You cannot open your mouth without the attacks dog pouncing.

I have no suggestions at this point, but there really has to be a better way to do this. Narrowing my choices down to one of two candidates when I disagree with both is absurd.

SER said...

It is all about ratings and it is discussing. These are the reasons I don’t watch the news very often at all. All they talk about is who was killed or who can swing the biggest bucket of crap in politics.

Two things I do not discuss are religion and politics. Newspapers are the same way. Newspapers are only good for lining bird cages. As Orgs mentioned all it does is bring the dog out.

Lizardmom said...

SER, that's not the only thing, my boys use the newpaper quite well :)
And they make much bigger doo doo than birdies :)

AvengingAngel said...

I'm not 100% on this, but, supposedly, Mike Goucher from channel 12 news read a story that completely took a comment by Fred Thompson out of context:

Fred said "Obama is a historic candidate. He is the most unqualified, unprepared candidate in history"

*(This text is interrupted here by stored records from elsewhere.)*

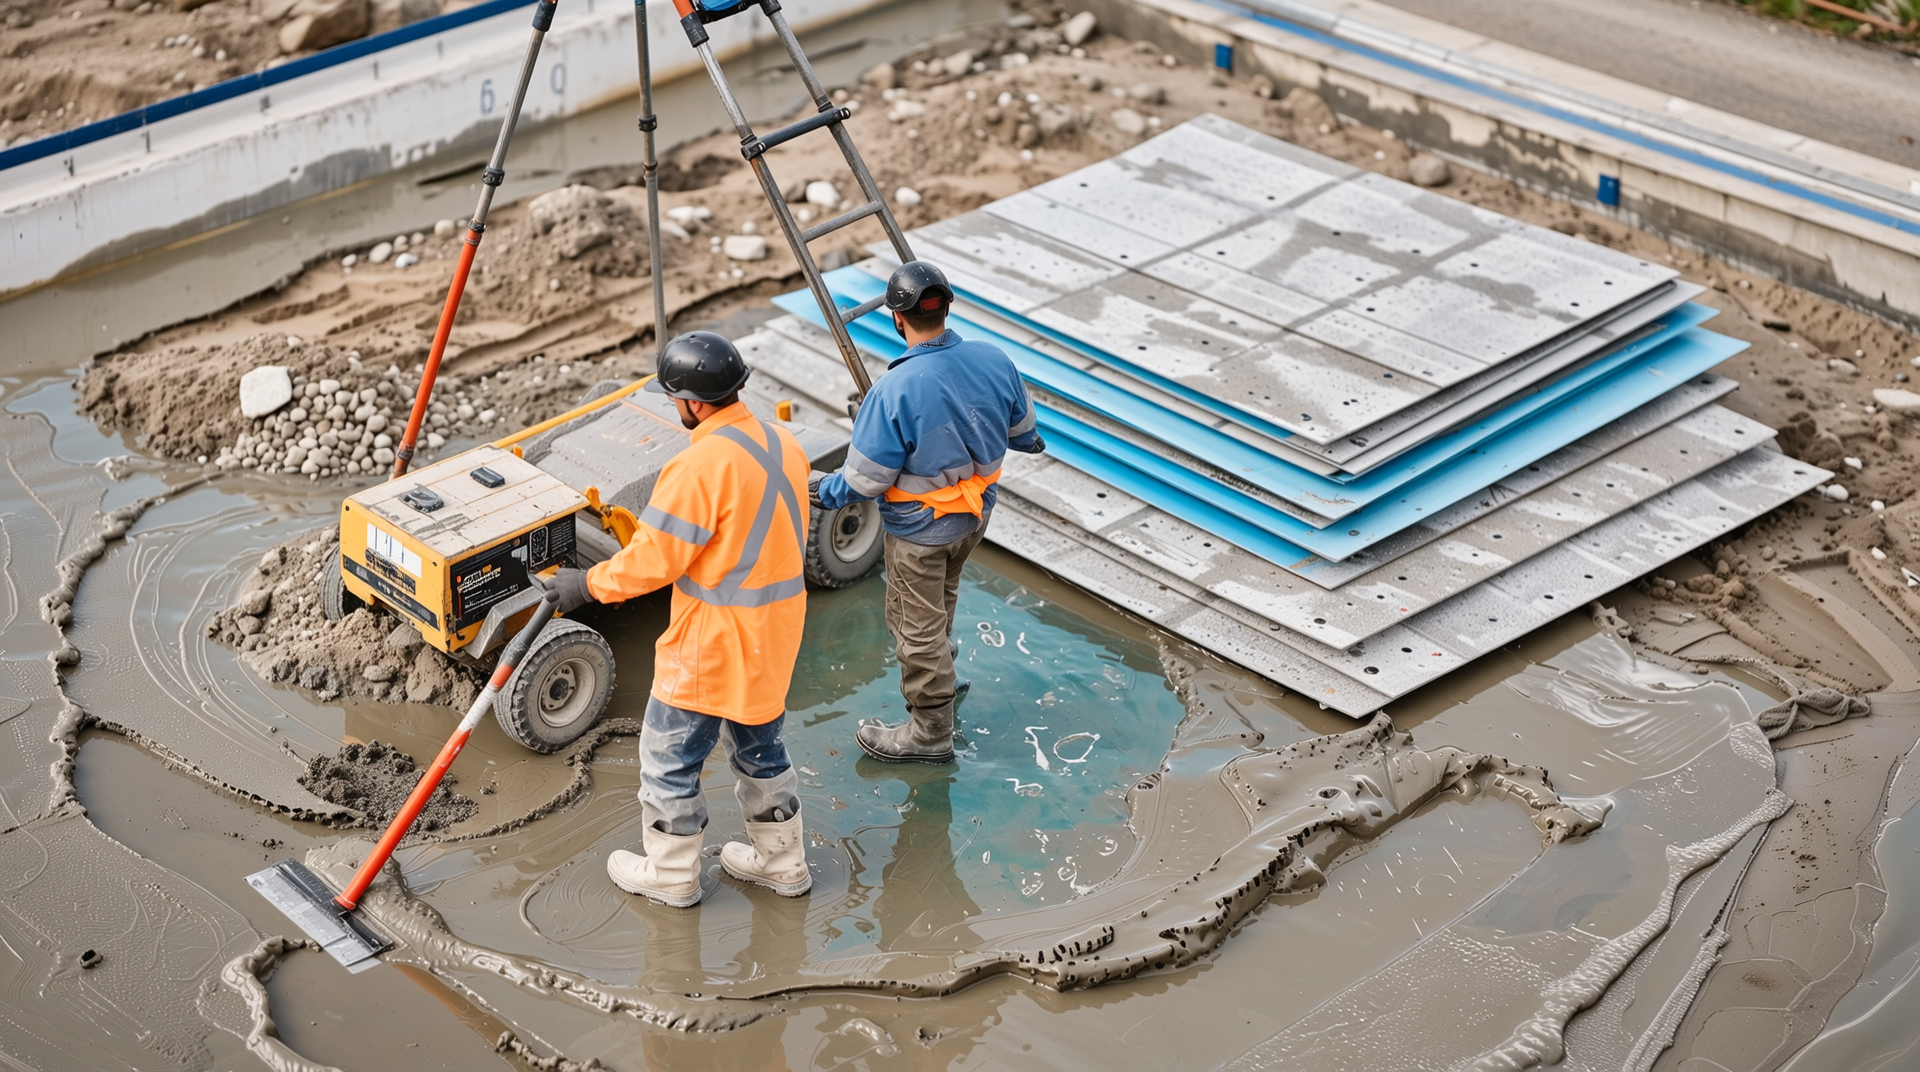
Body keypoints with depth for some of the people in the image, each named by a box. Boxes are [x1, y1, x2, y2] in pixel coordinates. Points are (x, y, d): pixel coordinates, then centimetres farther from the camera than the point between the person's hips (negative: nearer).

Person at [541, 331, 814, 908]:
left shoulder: (701, 465, -25)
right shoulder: (782, 443, 1)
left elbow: (653, 559, -22)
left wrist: (588, 584, -7)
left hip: (713, 641, -8)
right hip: (774, 630, 8)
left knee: (670, 755, 10)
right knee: (760, 746, 25)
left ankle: (670, 874, 24)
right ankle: (782, 861, 36)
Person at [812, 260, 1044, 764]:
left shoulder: (894, 391, -33)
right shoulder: (994, 360, -15)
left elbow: (865, 478, -23)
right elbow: (1020, 428, 3)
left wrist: (823, 492, -3)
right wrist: (1031, 441, 28)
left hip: (921, 529, -6)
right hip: (977, 513, 6)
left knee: (917, 624, 13)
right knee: (941, 595, 32)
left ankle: (930, 732, 27)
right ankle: (938, 672, 57)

Mike read: And here is a comment from Fred Thompson: [Fred] "Obama is a historic candidate"

Mike read: Next in sports.....

This kind of nonsense cannot be tolerated by a free people.

OrbsCorbs said...

SER, I do not discuss religion, politics, or sex (unless it's with someone I'm interested in). I was advised a long time ago to ignore the news altogether. My father would roll over in his grave. He learned English and read the newspaper, watched the news, was proud to vote. Now I'm hooked on the blogging and I scan news sites daily. I admit that I roll right by 99% of the election coverage. All that stuff that the Journal Times site has had at the top of their main page during the conventions, I haven't clicked on (or looked at) a link. I'm sure that many others have. I do vote. But I'm not interested in circuses. Or rather, I know of much more entertaining ones elsewhere.